REQUIRED WORK >> In the passage on the review's inclusion criteria and search protocol, which university's subject expert librarians were consulted on how to conduct the search?

SUPPLIED PASSAGE >>
▬▬▬▬▬▬▬▬▬▬

We included any peer-reviewed articles in which data were collected from parents of children with ASD on decision-making factors regarding treatment for their child. We excluded articles that cited Carlon et al. (2013) if they were also cited by Wilson et al. (2018); articles with data that were obtained from anyone other than parents; chapters from books; conceptual papers; literature reviews; duplicates; and articles in any language other than English.

Search Protocol

We consulted subject expert librarians from California State University, Northridge, to come up with the method of conducting the search. In particular, we searched articles that cited Carlon et al. (2013; n = 38) and Wilson et al. (2018; n = 3) on the Google Scholar search engine to expand upon these previously published literature reviews.

▬▬▬▬▬▬▬▬▬▬

INPUT DATA >>
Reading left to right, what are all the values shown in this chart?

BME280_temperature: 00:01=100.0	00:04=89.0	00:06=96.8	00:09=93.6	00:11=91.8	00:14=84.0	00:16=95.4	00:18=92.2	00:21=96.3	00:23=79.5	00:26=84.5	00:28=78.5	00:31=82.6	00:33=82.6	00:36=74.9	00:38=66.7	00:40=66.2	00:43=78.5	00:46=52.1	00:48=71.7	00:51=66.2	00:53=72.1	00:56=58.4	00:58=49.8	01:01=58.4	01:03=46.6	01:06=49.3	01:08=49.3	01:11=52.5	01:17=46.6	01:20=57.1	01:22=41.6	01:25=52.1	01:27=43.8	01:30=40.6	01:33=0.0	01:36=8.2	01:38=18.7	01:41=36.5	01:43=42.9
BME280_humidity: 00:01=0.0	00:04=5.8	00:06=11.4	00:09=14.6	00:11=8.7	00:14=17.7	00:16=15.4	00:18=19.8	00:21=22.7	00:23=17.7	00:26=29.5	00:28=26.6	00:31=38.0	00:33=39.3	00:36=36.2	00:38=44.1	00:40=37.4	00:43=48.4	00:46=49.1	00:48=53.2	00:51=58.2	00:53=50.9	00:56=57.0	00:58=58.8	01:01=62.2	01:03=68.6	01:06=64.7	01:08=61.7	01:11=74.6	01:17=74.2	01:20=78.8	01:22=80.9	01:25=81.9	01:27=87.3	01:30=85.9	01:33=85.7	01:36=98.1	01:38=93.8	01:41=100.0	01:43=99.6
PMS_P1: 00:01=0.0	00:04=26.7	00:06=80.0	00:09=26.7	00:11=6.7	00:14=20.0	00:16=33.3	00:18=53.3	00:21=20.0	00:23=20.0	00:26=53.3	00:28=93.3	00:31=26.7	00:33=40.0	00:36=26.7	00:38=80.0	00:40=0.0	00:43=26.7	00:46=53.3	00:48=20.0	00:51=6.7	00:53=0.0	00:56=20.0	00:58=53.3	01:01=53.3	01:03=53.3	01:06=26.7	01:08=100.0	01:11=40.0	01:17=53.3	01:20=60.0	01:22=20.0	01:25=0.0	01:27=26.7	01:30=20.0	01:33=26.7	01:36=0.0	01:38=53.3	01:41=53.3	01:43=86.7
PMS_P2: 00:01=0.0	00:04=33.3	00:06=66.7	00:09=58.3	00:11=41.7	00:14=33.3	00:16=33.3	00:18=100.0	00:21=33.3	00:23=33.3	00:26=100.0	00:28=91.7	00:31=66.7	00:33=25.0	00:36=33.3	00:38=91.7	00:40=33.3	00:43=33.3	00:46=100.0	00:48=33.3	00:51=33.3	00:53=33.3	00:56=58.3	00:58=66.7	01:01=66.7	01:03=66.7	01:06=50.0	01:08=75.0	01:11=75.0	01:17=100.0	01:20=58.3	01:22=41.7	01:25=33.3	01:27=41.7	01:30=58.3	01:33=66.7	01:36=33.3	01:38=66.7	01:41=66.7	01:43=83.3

▬▬▬▬▬▬▬▬▬▬

RESULT FOR THIS TASK >> California State University, Northridge